** Data provided **
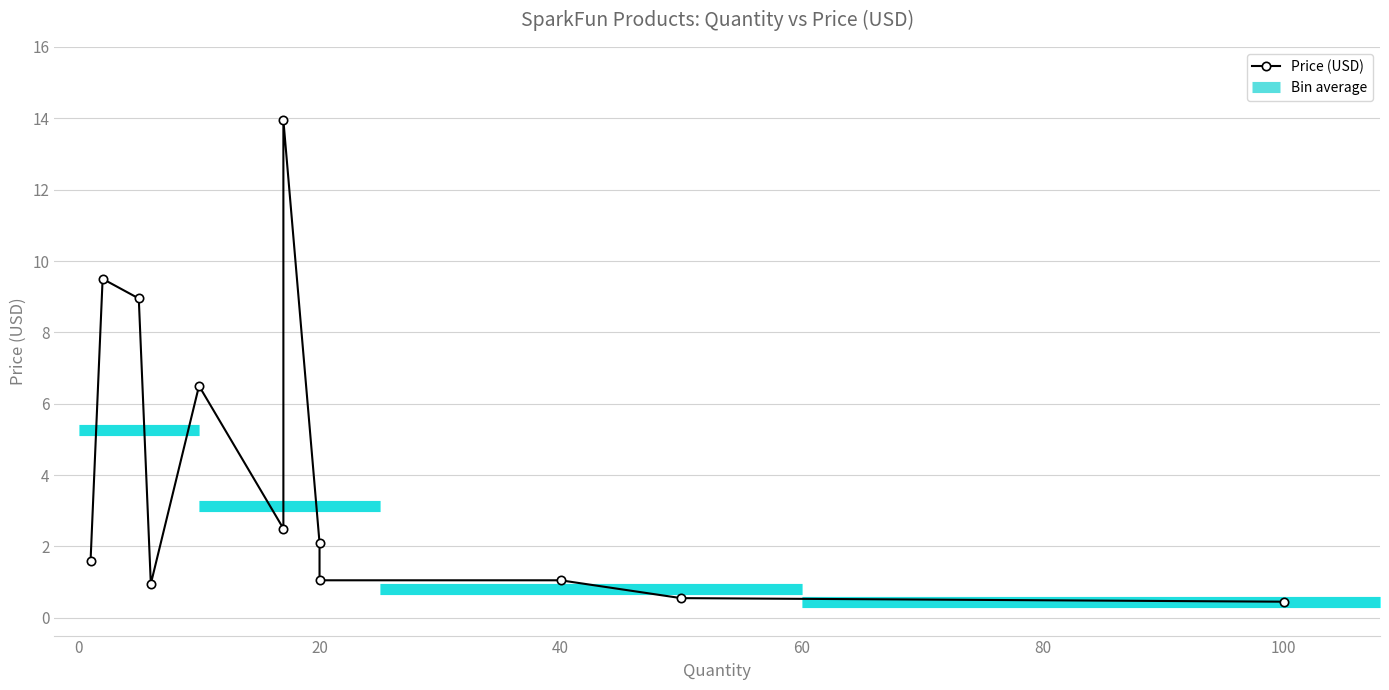

Is this an area chart (filled region under the line)?

No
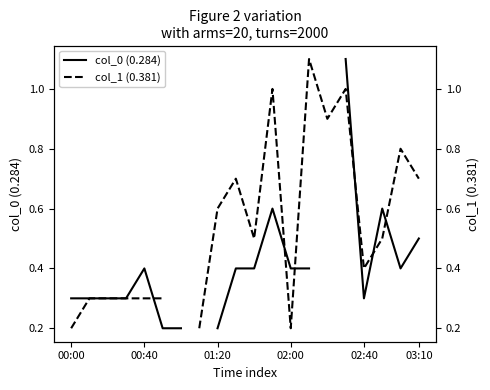

At how many categories does at least one series exceed 0?

20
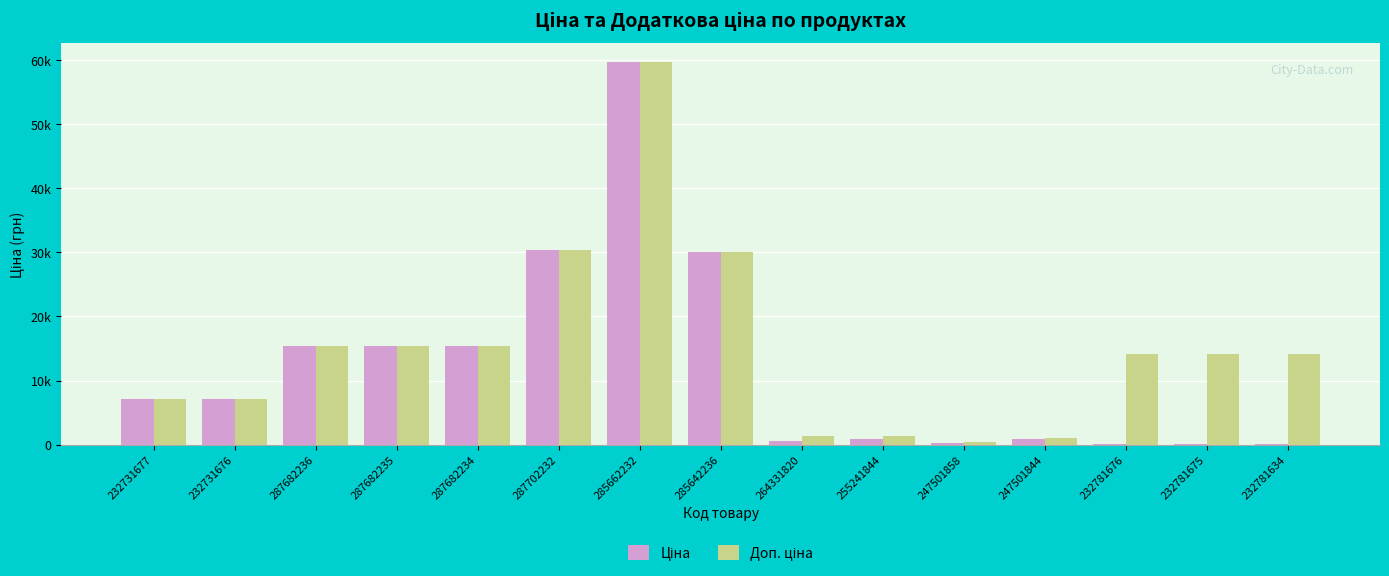

True or false: Доп. ціна has a value of 12699.0 at 232731676.

False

** Requirement **
Print every line of the data above unchanged, leaving out the pictures.

** Response to this exercise **
Is this an area chart (filled region under the line)?

No

At how many categories does at least one series exceed 0?

20

True or false: Доп. ціна has a value of 12699.0 at 232731676.

False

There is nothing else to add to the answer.